Education: Bachelor of Arts in wildlife biology (May 2001)
Master of Science in ecology from San Diego State University
McNair Project: Efficiency of Movement and Speed with Reduced Tail Length in the Slender Glass Lizard (Ophisaurus attenuatus) (2000)
Mentor: Eva Horne, Ph.D.
Tail autotomy is the voluntary separation of some portion of an animal's tail as a result of a physical stimulus. This tactic is employed by many species of reptiles and amphibians as a means of escape from an attacking predator. Glass lizards are a group of legless lizards that belong to the genus Ophisaurus. The tail can make up about 2/3 the total length of these lizards and is their main source of locomotion. If a portion of their tail is lost it does not fully regenerate. Therefore, the loss of some amount of their tail could result in reductions in speed. Data to test this hypothesis were obtained by encouraging lizards down a Plexiglas track in three timed trials. Track dimensions were 190 cm long by 18 cm wide with the bottom covered by pegs 5 cm tall spaced 5 cm apart.

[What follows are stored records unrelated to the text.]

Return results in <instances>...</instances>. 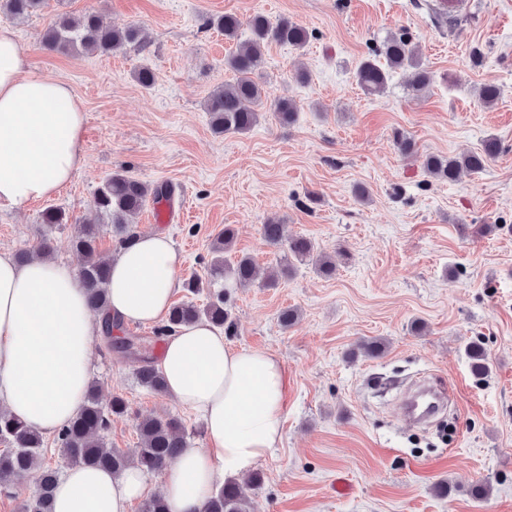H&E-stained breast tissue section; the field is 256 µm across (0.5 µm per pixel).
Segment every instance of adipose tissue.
Returning a JSON list of instances; mask_svg holds the SVG:
<instances>
[{"instance_id":"1","label":"adipose tissue","mask_w":512,"mask_h":512,"mask_svg":"<svg viewBox=\"0 0 512 512\" xmlns=\"http://www.w3.org/2000/svg\"><path fill=\"white\" fill-rule=\"evenodd\" d=\"M84 105L67 82L29 69L13 30L0 27V202L57 194L83 162ZM106 315L161 325L182 260L162 233L142 235L111 260ZM100 329L77 271L47 258L17 263L0 251V408L44 434L79 412ZM159 366L167 392L201 416L203 448L188 447L169 467V512H203L219 478H240L281 440L286 374L279 358L230 347L223 329L201 320L164 340ZM148 492L136 466L122 474L67 469L52 512H130Z\"/></svg>"}]
</instances>
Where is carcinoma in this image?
Listing matches in <instances>:
<instances>
[{
	"label": "carcinoma",
	"mask_w": 512,
	"mask_h": 512,
	"mask_svg": "<svg viewBox=\"0 0 512 512\" xmlns=\"http://www.w3.org/2000/svg\"><path fill=\"white\" fill-rule=\"evenodd\" d=\"M45 2L0 0V13L13 19L27 18L41 11ZM206 25L223 32L228 40L238 38L240 21L232 14L210 17ZM250 29L252 37L224 58V66L234 73L233 81L213 89L205 100L204 108L217 136L245 134L259 123L261 112L257 106L267 98V92L257 76L264 64L266 46L277 42L301 49L309 41V32L305 27L285 19L273 25L261 14L251 18ZM139 41L137 27H106L92 12L79 16L60 14L50 22L43 35V44L47 49L65 55H112L126 45ZM376 55L384 58L385 65L368 57L357 69V82L366 94L383 93L389 72L399 69L414 71L412 89L418 93L427 90L432 84L431 72L419 61L405 36L389 38L376 51ZM274 107L281 123L291 124L295 121L296 108L291 100L279 99L275 101ZM501 150L500 141L490 136L483 140L481 148L476 152L467 151L453 157L429 154L425 158L424 167L435 179L452 182L463 170L471 173L482 171ZM172 193V187L167 183L151 187L125 172H114L96 189L92 204L99 224L111 226L116 249L120 250L136 237L133 223L147 200L151 199L157 204L169 199ZM262 233L271 245L283 246L288 251L290 263L281 267V275H292L293 262L307 260L324 276L336 273L335 257L317 251L310 239L298 236L283 243L282 224L279 220H268L262 225ZM98 241V224L83 225L71 241L73 249L83 257L79 276L86 290L88 305L95 311L107 306L106 284L110 277V259L102 256ZM233 242V229L224 228L211 248L210 276L215 280L228 273L232 284L238 288L254 283L260 272L249 256H241L234 261L227 258ZM200 320L231 333L234 322L231 309L224 299V290L216 292L202 305L192 300L172 305L167 324L155 331L156 338H161L173 327L190 325ZM134 341L141 344L144 353L142 365L136 373V382L153 393H165L164 374L149 355L145 338L127 336L120 341V348L124 349ZM467 353L473 373L477 376L485 374L488 362L483 343L479 340L471 342ZM127 410V400L122 394L114 393L104 403L100 399L99 385L90 382L79 413L56 434L55 442L67 463L72 467L108 470L114 475L132 465L144 471H153L167 466L187 447L184 424L179 418L170 415L150 416L137 421L139 443L133 454L108 447L105 434L110 417H121ZM0 441L7 444V447L0 449L1 481L19 480L37 473L38 492L33 500L22 504L21 512H52L51 500L59 480V471L41 466L40 456L45 445L43 434L9 413L0 412ZM258 480L259 474L256 473L244 483L236 479L225 481L212 492L204 512H248V490Z\"/></svg>",
	"instance_id": "carcinoma-1"
}]
</instances>
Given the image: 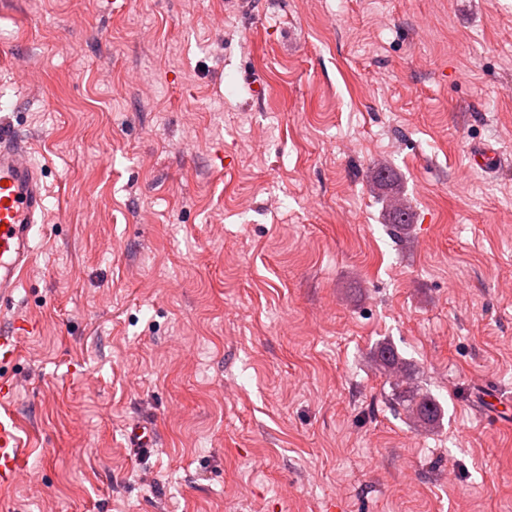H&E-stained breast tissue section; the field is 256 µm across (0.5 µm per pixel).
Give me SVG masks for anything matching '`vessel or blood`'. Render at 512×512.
Listing matches in <instances>:
<instances>
[{
	"label": "vessel or blood",
	"mask_w": 512,
	"mask_h": 512,
	"mask_svg": "<svg viewBox=\"0 0 512 512\" xmlns=\"http://www.w3.org/2000/svg\"><path fill=\"white\" fill-rule=\"evenodd\" d=\"M47 186L44 171L37 166L27 144L12 132H0V307L13 305L15 291L27 273L34 255L38 224L46 213ZM13 388L0 381V488L12 487L21 477L27 450L18 435L12 410L3 406ZM129 440L141 456L154 450L153 431L134 422Z\"/></svg>",
	"instance_id": "obj_1"
}]
</instances>
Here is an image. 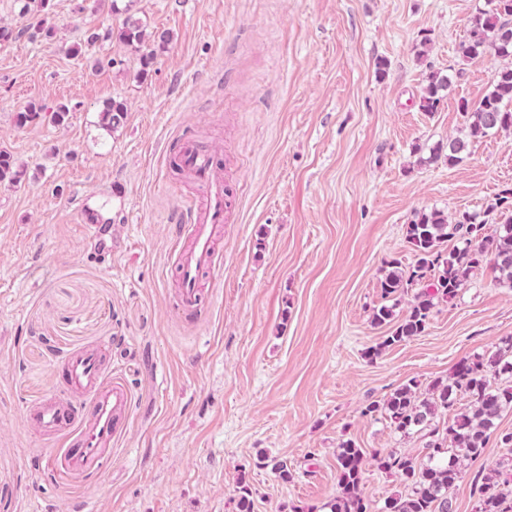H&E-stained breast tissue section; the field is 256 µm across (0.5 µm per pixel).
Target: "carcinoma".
Here are the masks:
<instances>
[{
  "label": "carcinoma",
  "instance_id": "1",
  "mask_svg": "<svg viewBox=\"0 0 512 512\" xmlns=\"http://www.w3.org/2000/svg\"><path fill=\"white\" fill-rule=\"evenodd\" d=\"M490 8H478L469 17L460 50L464 58L478 60L488 54L512 58V0H489ZM119 39L142 52L144 66L164 51L172 37L167 31L146 33L142 23L129 18L119 30ZM451 86V79L439 72L430 74L419 98V109L435 112ZM465 134L448 142V165L466 158L469 139L512 130V66L500 68L492 88L471 105L460 102ZM127 109L112 101L100 112V123L112 131L124 125ZM21 172L13 157L0 152V181L16 180ZM499 213L501 225L495 233L484 232L485 221L463 212L453 218L441 211L420 213L405 227V238L416 253L414 266L405 270L397 259L388 262L382 281V297L401 296L414 286L409 310L403 320L383 340L381 347L367 351L376 355L423 333L435 300L454 299L464 288L474 269L487 259L498 273L497 281L512 286V188L500 191L489 205ZM456 240L462 246L448 250L444 244ZM512 380V338L490 355H475L460 360L447 381H436L426 393L417 392L411 381L394 390L383 402L374 401L365 413L382 412L394 431L417 434L423 440V455L416 458L392 450L377 458L378 468L395 474L405 494L385 500L379 510L362 492L364 452L351 439L339 443L336 455L338 494L323 505L328 512H453L451 491L467 474L466 462L482 455L490 437L505 448L512 447V431H501L497 421L512 410V383L493 385L491 376ZM470 399V405L455 415L447 426L437 421L439 414L454 410L457 395ZM238 512H254V492L244 478L237 482ZM471 493L476 498L475 512H512V467L491 474L475 475Z\"/></svg>",
  "mask_w": 512,
  "mask_h": 512
}]
</instances>
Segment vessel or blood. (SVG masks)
<instances>
[{
  "label": "vessel or blood",
  "mask_w": 512,
  "mask_h": 512,
  "mask_svg": "<svg viewBox=\"0 0 512 512\" xmlns=\"http://www.w3.org/2000/svg\"><path fill=\"white\" fill-rule=\"evenodd\" d=\"M202 189L190 210L189 222L175 248L176 307L194 312L205 305L202 277L220 253L218 233L227 220L224 172L215 154L190 136L181 137L168 156ZM67 388L87 397L85 412L63 400H46L25 415L26 423L65 438L53 456L58 475L71 479L98 476L112 465V442L124 428L131 402L126 384L106 373L103 354L87 349L64 364Z\"/></svg>",
  "instance_id": "b4317fda"
}]
</instances>
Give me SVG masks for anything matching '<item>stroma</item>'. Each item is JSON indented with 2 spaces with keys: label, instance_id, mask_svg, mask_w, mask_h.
Returning a JSON list of instances; mask_svg holds the SVG:
<instances>
[{
  "label": "stroma",
  "instance_id": "35a3bbf8",
  "mask_svg": "<svg viewBox=\"0 0 512 512\" xmlns=\"http://www.w3.org/2000/svg\"><path fill=\"white\" fill-rule=\"evenodd\" d=\"M485 4L117 0L113 12L50 0L54 34L40 37L19 0H0L14 31L0 42V151L23 172L0 183V512H237L241 476L254 512L318 508L336 494L347 438L367 456V498L401 492L374 456L418 457L423 443L365 407L411 381L426 392L512 337V288L486 264L437 300L421 335L386 348L388 327L371 322L387 261H416V214H481L512 187V131L472 140L459 165L429 159L459 136L460 101L478 102L503 65L460 53ZM129 16L173 35L149 67L114 36ZM436 71L455 80L437 111H420ZM112 99L128 109L114 132L99 122ZM31 104L41 119L17 126ZM183 132L221 150L231 203L197 317L178 313L173 291L201 193L166 158ZM84 210L107 225L111 256L87 241ZM87 348L127 384L131 409L110 469L57 479L53 442L24 413L67 397L60 368ZM262 454L287 461L290 479L258 466ZM510 462L492 439L467 472ZM469 477L456 512H475Z\"/></svg>",
  "mask_w": 512,
  "mask_h": 512
}]
</instances>
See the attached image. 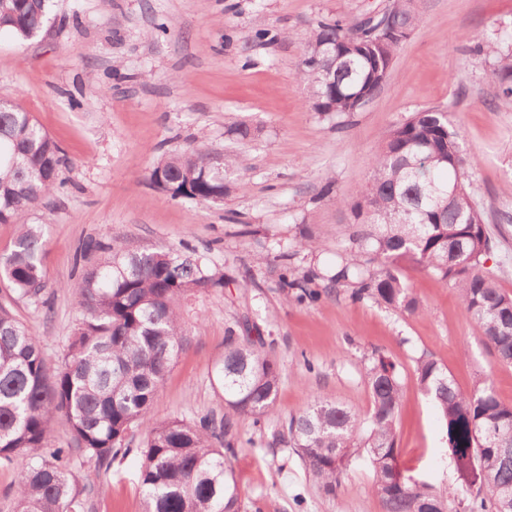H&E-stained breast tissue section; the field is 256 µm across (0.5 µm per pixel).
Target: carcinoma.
<instances>
[{"label": "carcinoma", "mask_w": 512, "mask_h": 512, "mask_svg": "<svg viewBox=\"0 0 512 512\" xmlns=\"http://www.w3.org/2000/svg\"><path fill=\"white\" fill-rule=\"evenodd\" d=\"M51 0H0V34L33 38L48 21ZM391 24L413 32L421 23L411 0H393ZM401 43L382 46L352 39L340 17L317 21L306 44L299 76L313 112L353 111V102L375 96L374 71ZM494 75L499 93L512 98V51L500 55ZM227 133L245 143L260 130L234 123ZM241 160H216L202 145L175 152L149 172L150 183L173 197L219 202L230 191L227 171ZM64 160L54 139L11 98H0V224L17 228L12 250L0 256L12 293L36 298L46 286L42 225L24 217L64 185ZM474 159L462 146L460 126L436 107L413 113L387 134L374 155L369 180L356 199L338 197L354 217V230L333 269L300 272L292 254L279 255V287L298 302L315 301L317 280L342 288L355 301L373 300L408 314L424 307L404 270L415 267L454 288L501 364L512 365V297L485 271L493 242L471 189ZM83 251L108 256L87 271L73 294L82 314L78 331L56 369L47 367L39 340L0 303V465L24 457L11 512H85L86 488L69 469L74 457L110 470L143 435L140 483L143 512H245L232 458L237 419L259 426L275 413L279 368L256 326L230 331L215 375L224 390V417L156 422L151 405L177 353L187 342L182 302L223 291L224 273L175 249L112 250L90 240ZM361 374L371 397L361 415L328 399L279 420L275 442L295 449L321 492L336 496L349 461L365 453L373 489L386 512H449L455 491H437L404 473L399 462L397 418L403 391L400 372L374 352ZM421 390L446 427L448 448L461 475L483 460L489 482L459 501L463 512H512L497 488L512 489V405L480 379L463 392L448 371L422 355L415 361ZM68 423L70 440L50 448L56 416Z\"/></svg>", "instance_id": "obj_1"}]
</instances>
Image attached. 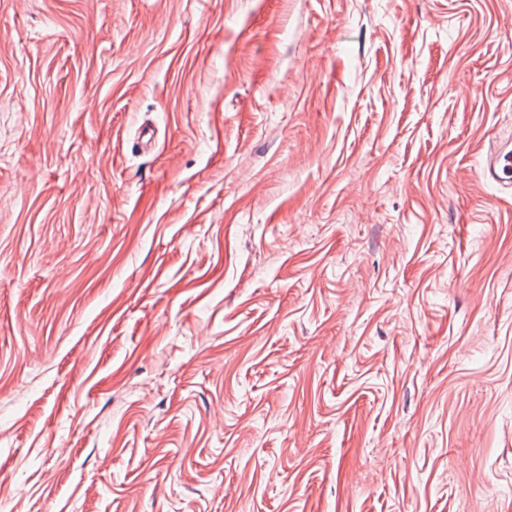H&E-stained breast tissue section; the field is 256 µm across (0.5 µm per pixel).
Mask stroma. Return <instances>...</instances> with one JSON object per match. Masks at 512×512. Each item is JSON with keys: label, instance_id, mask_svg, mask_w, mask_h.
I'll return each instance as SVG.
<instances>
[{"label": "stroma", "instance_id": "stroma-1", "mask_svg": "<svg viewBox=\"0 0 512 512\" xmlns=\"http://www.w3.org/2000/svg\"><path fill=\"white\" fill-rule=\"evenodd\" d=\"M512 0H0V512H512ZM485 181L501 186L512 183V139L499 141L497 147L482 158L479 163Z\"/></svg>", "mask_w": 512, "mask_h": 512}]
</instances>
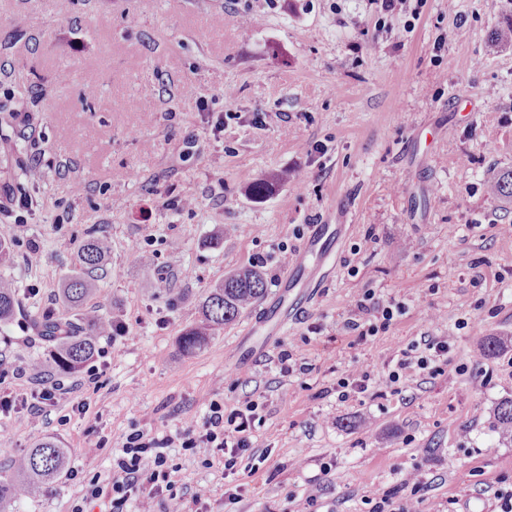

The fastest velocity (cm/s) for each lizard was compared to total length using the Spearman-Rank correlation test. The results were opposite of the predicted hypothesis with total length and velocity being negatively correlated (p=0.03). The shorter the lizard, the faster it negotiated the track. Tail autotomy may cause lizards to undergo a behavioral change to compensate for the loss of their tail as a diversion to predators. As a result of the loss of this escape mechanism, the lizards may have to become faster in order to escape predators.